----- TEXT SEGMENT
Studio album by Hope Sandoval & the Warm Inventions
- Released: 4 November 2016
- Genre: Alternative rock
- Length: 58:56
- Label: Tendril Tales
- Producer: Hope Sandoval; Colm Ó Cíosóig;

Hope Sandoval & the Warm Inventions chronology
| Through the Devil Softly (2009) | Until the Hunter (2016) |  |

Singles from Until the Hunter
- "Isn't It True" Released: 16 April 2016; "Let Me Get There" Released: 23 September 2016;

= Until the Hunter =

Until the Hunter is the third studio album from Hope Sandoval & the Warm Inventions. It was released on 4 November 2016 and is their first album since 2009's Through the Devil Softly. It is Hope Sandoval and Colm Ó Cíosóig's first collaboration since the release of Mazzy Star's Seasons of Your Day and My Bloody Valentine's m b v in 2013.

The album features contributions from songwriters Mariee Sioux and Kurt Vile, Jim Putnam of Radar Bros., street musician and multi-instrumentalist Michael Masley, as well as Irish band Dirt Blue Gene, who also appeared on Through the Devil Softly. The album was mixed at Cauldron Studios in Dublin and mastered by Mark Chalecki in Los Angeles.

==Background and recording==
Until the Hunter is the band's first studio album since Through the Devil Softly (2009). In the years that followed, both Sandoval and Ó Cíosóig resumed touring with their original bands – Mazzy Star and My Bloody Valentine, respectively – with those two bands each releasing their first new studio albums in approximately two decades in 2013, Seasons of Your Day and m b v. Work began on Until the Hunter in 2014, with Sandoval and Ó Cíosóig composing new material in Berkeley, California. They later reconvened in Dublin, Ireland to hold recording sessions, where they were joined by Irish band Dirt Blue Gene. This band – which consists of Charles Cullen, Dave Brennan, Al Browne, Mick Whelan and Alan Montgomery – also contributed to Through the Devil Softly, and performed as The Warm Inventions' backing band for its world tour until 2010.
----------
----- DATASET EXCERPTS
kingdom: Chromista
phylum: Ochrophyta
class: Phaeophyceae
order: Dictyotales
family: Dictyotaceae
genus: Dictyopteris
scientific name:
----------
----- DATASET EXCERPTS
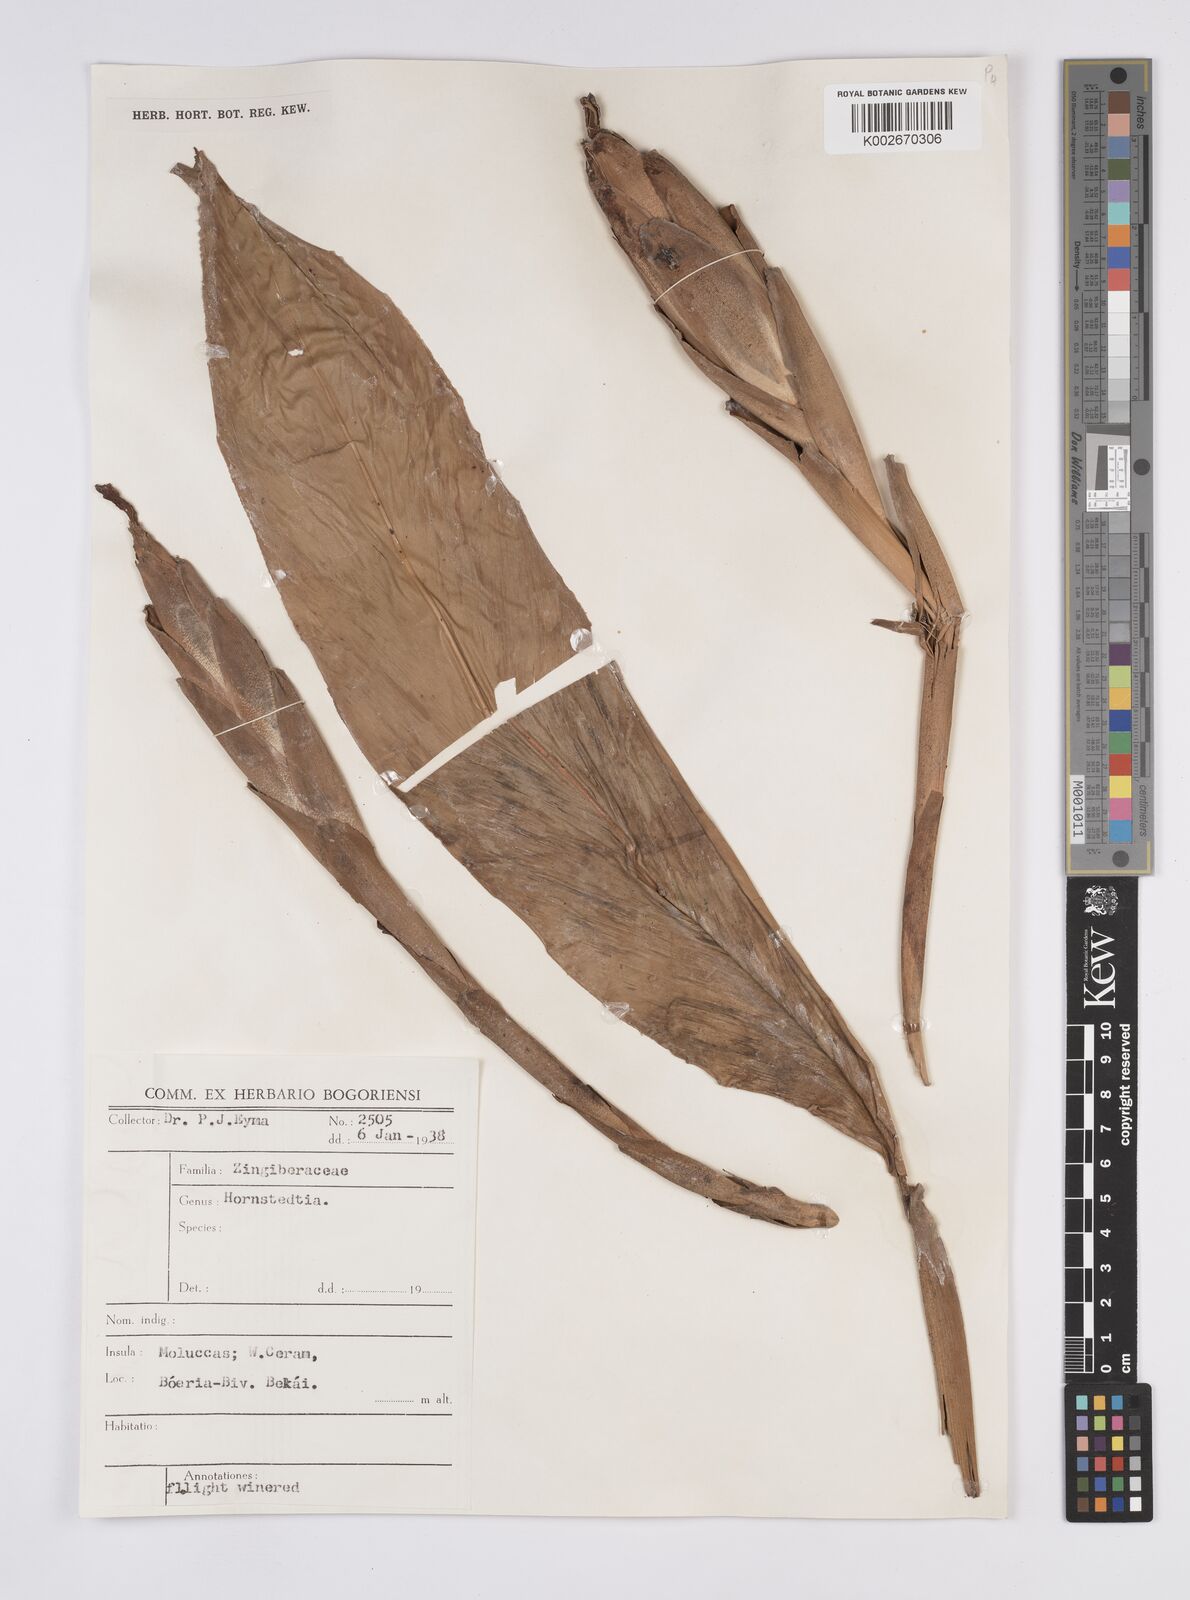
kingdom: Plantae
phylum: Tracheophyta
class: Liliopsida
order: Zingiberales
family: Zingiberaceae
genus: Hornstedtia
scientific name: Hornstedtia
----------
[JOB 1] In the article about the album Until the Hunter, in which city was the album mastered?
[JOB 2] Rewrite the passage of the Until the Hunter article that opens with "Hope Sandoval & the Warm Inventions chronology" and closes with "b v in 2013.", putting "joint project" wherever "collaboration" appears.
[JOB 3] Resume the article on the album Until the Hunter, picking up after its final sentence.

[WRITTEN ANSWER 1] Los Angeles.

[WRITTEN ANSWER 2]
Hope Sandoval & the Warm Inventions chronology
| Through the Devil Softly (2009) | Until the Hunter (2016) |  |

Singles from Until the Hunter
- "Isn't It True" Released: 16 April 2016; "Let Me Get There" Released: 23 September 2016;

= Until the Hunter =

Until the Hunter is the third studio album from Hope Sandoval & the Warm Inventions. It was released on 4 November 2016 and is their first album since 2009's Through the Devil Softly. It is Hope Sandoval and Colm Ó Cíosóig's first joint project since the release of Mazzy Star's Seasons of Your Day and My Bloody Valentine's m b v in 2013.

[WRITTEN ANSWER 3]
The record features performances from several guest musicians, among them Kurt Vile, whom Sandoval and Ó Cíosóig invited to take part after hearing his music while shopping at a drum store in Dublin, and American singer-songwriter Mariee Sioux. It also features multi-instrumentalist Michael Masley performing gong and nyckelharpa on several tracks. He was asked to participate after Sandoval encountered him busking outside Berkeley's BART station. Sandoval said: "We walked by and heard this beautiful music. [...] He basically reinvents instruments. He has this gong, and he drills a hole in the middle of [it] and does all these crazy sounds. [...] He has all this weird, crazy stuff that he does to create these amazing sounds, and he tells you, 'You're never gonna hear this sound again. Nobody is going to give you this sound!' You need to Google him now. He'll blow your mind."

The album was recorded in various locations, including Sandoval's Berkeley residence; an unnamed college and two Martello towers in Dublin, which Ó Cíosóig rented through Airbnb. The tower's circular shape helped to enhance the band's recordings, with Ó Cíosóig explaining: "Because of the circular dimensions, the reverb inside died naturally, and it had this curve; it didn't bounce around like a square box. The resonance in the towers suggested sounds that might not have been there. They brought out existing sounds more. If you have parallel walls, the reverb keeps on going, and we had a nice natural decay that let the music just breathe inside it."

On 15 September 2017, the band released the "Son of a Lady" EP via digital outlets and on 10" vinyl, which features three unreleased songs from the Until the Hunter recording sessions, and an acoustic rendition of "Let Me Get There", sung entirely by Sandoval.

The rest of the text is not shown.